Benim için en güzel ada tanımlaması. Adada yaşamayı hep merak etmişimdir. Doya doya hissettim her satırında. Sofia, babannesi ve babasını adım adım takip ettim. Doğa ile olan iletişimleri, vahşi doğaya dair yorumları, alma verme dengesi-sizliği, mücadeleleri ilgi çekiciydi.

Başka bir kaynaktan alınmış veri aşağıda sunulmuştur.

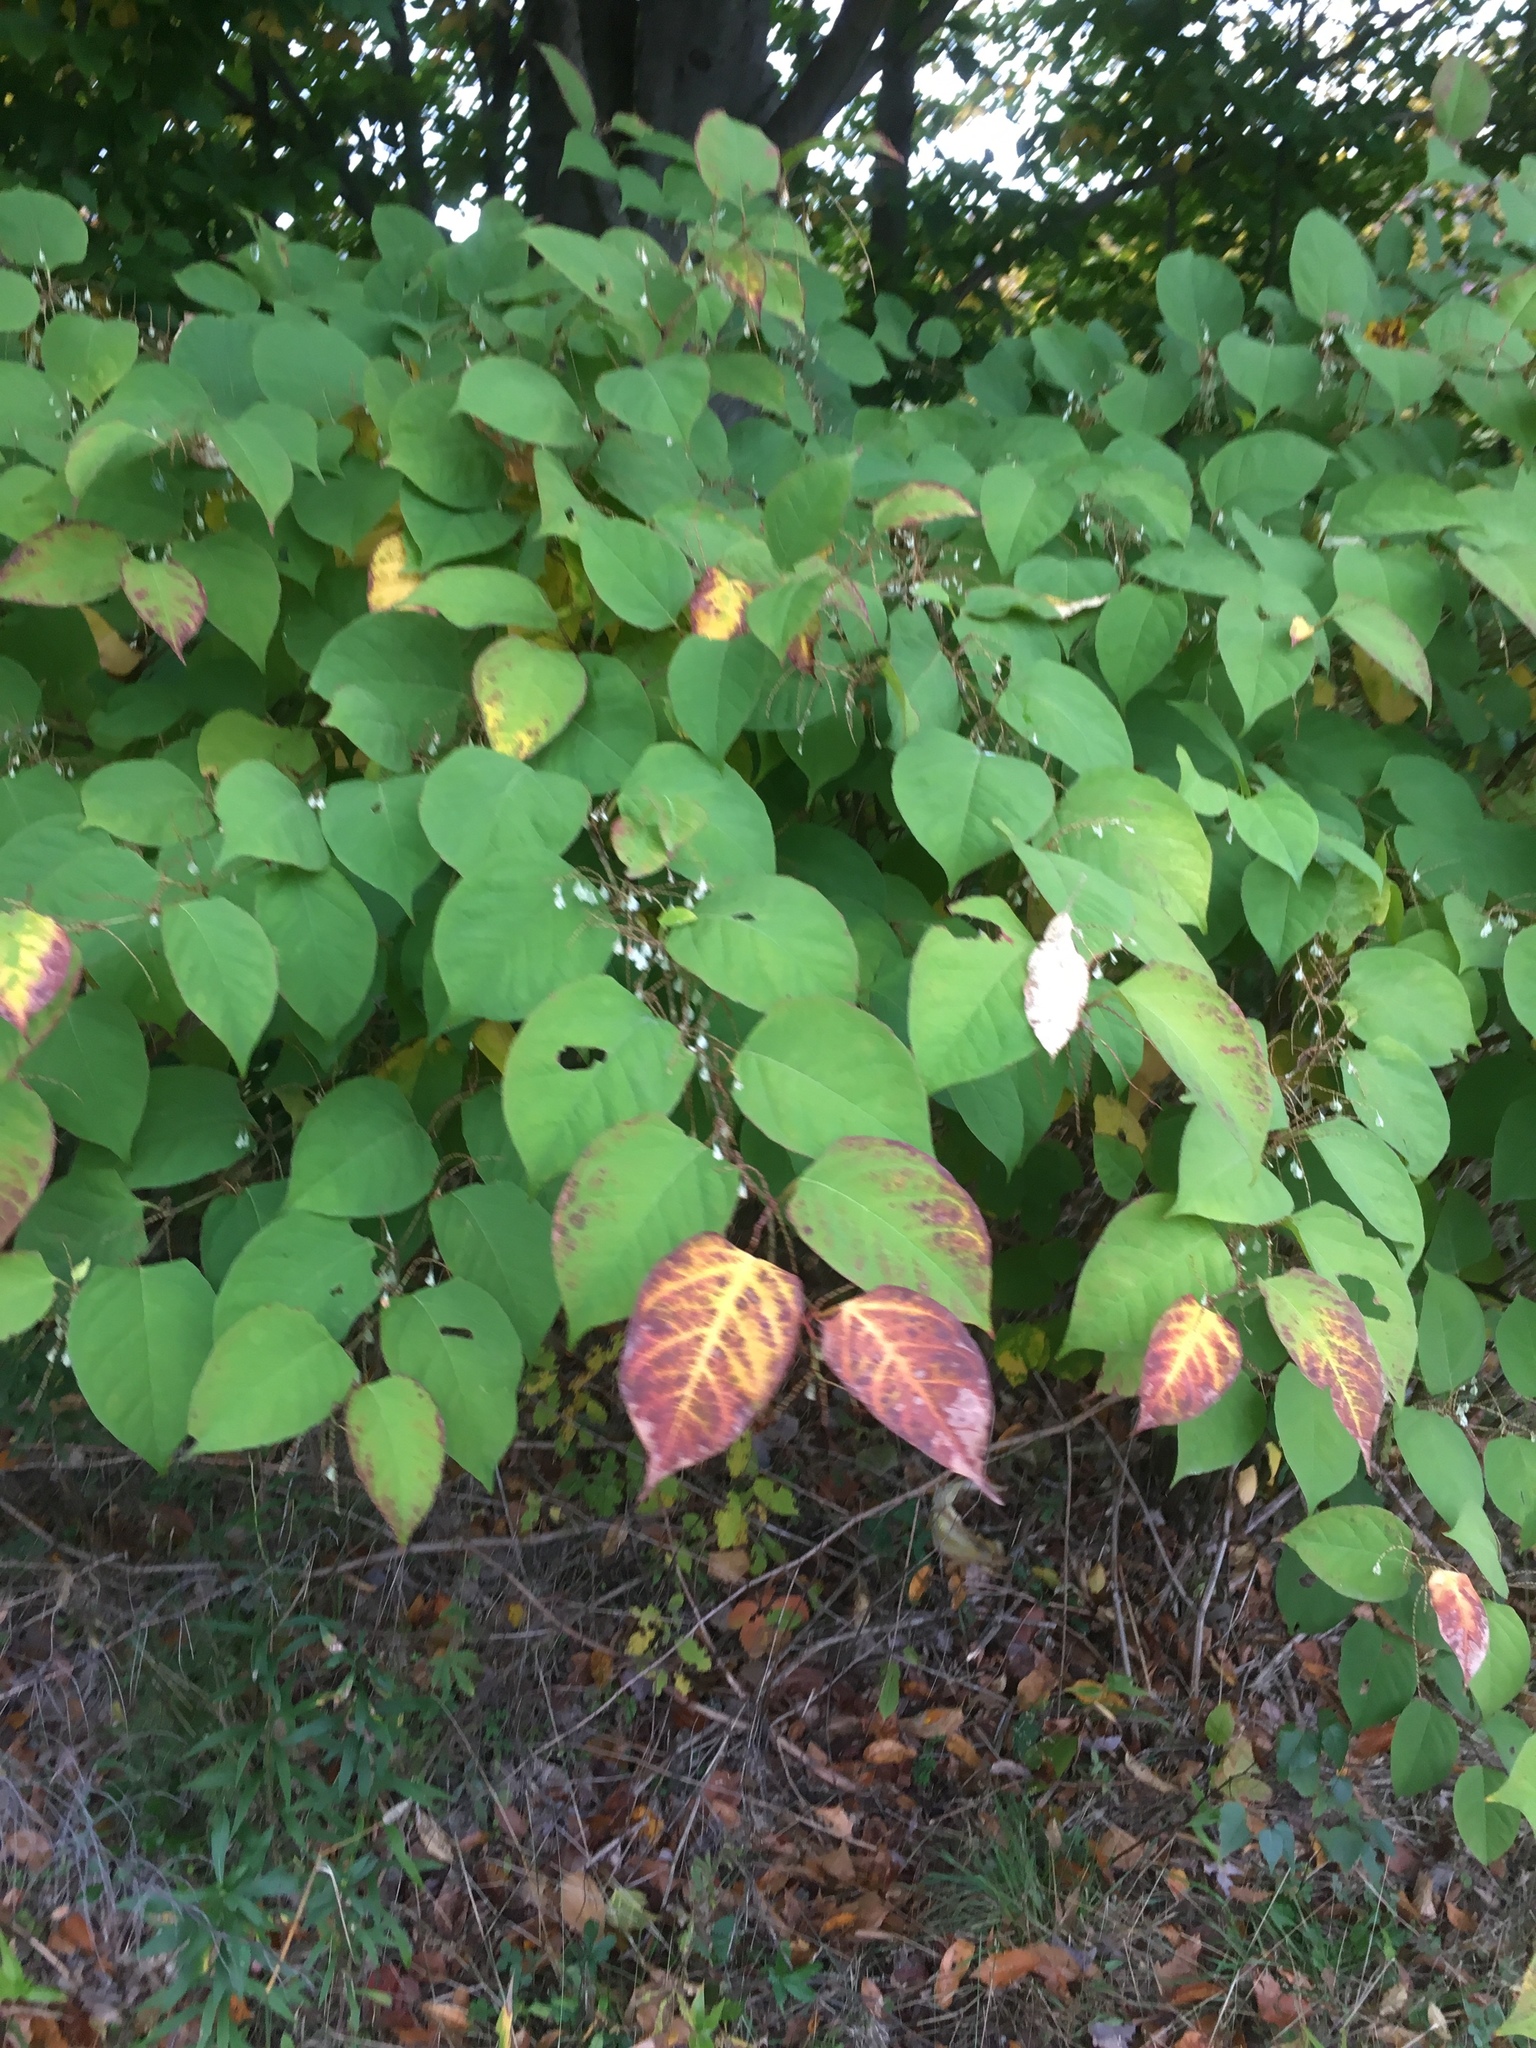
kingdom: Plantae
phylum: Tracheophyta
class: Magnoliopsida
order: Caryophyllales
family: Polygonaceae
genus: Reynoutria
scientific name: Reynoutria japonica
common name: Japanese knotweed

Ve elbette bu yazının konusu olan Sofia’yla babannesi arasında geçenler. Özellikle de diyalogları. Babannenin Sofia’ya eşlikçiliği. Çok gerçekti. Bayıldım. O sadelik, basitlik, durağanlık, dinginlik içinde kalpte, zihinde yer edinen cümleler, sıradan görünebilecek ama tüm olayların akışını, olaylara bakış açısını değiştirecek nahif tutumlar. Özellikle Çadır, Sabahlık, Solucanlar ve Diğerleri, Sophia’nın Fırtınası ve Tehlikeli Gün çok hoştu.
Kitaba çevirmeni sevgili Zeynep Tamer’in yazdığı önsözle başlamak ayrı bir keyifti. Yazarın bu kitabı annesini kaybettikten sonra yazmış olduğunu ve yine annesini kaybetmiş olan altı yaşındaki Sofia’nın hikâyesini okuyacağımı öğrendim. Satır aralarında bu kayba dair duygu ve düşünceleri aradım. Buldum da. Kayıp konusu çok farklı şekillerde çıkıyor karşımıza. Katarsis anları da dikkat çekici. Yazarın kalbini okuyucusuna bu kadar açmış olması, otobiyografik yani beni çok etkiledi.
Sizin de okuma fırsatınız olur umarım. Ben çok sevdim.
Şu sıcak yaz günlerinde Kuzey Denizi’nin serinliğini gönderiyorum size.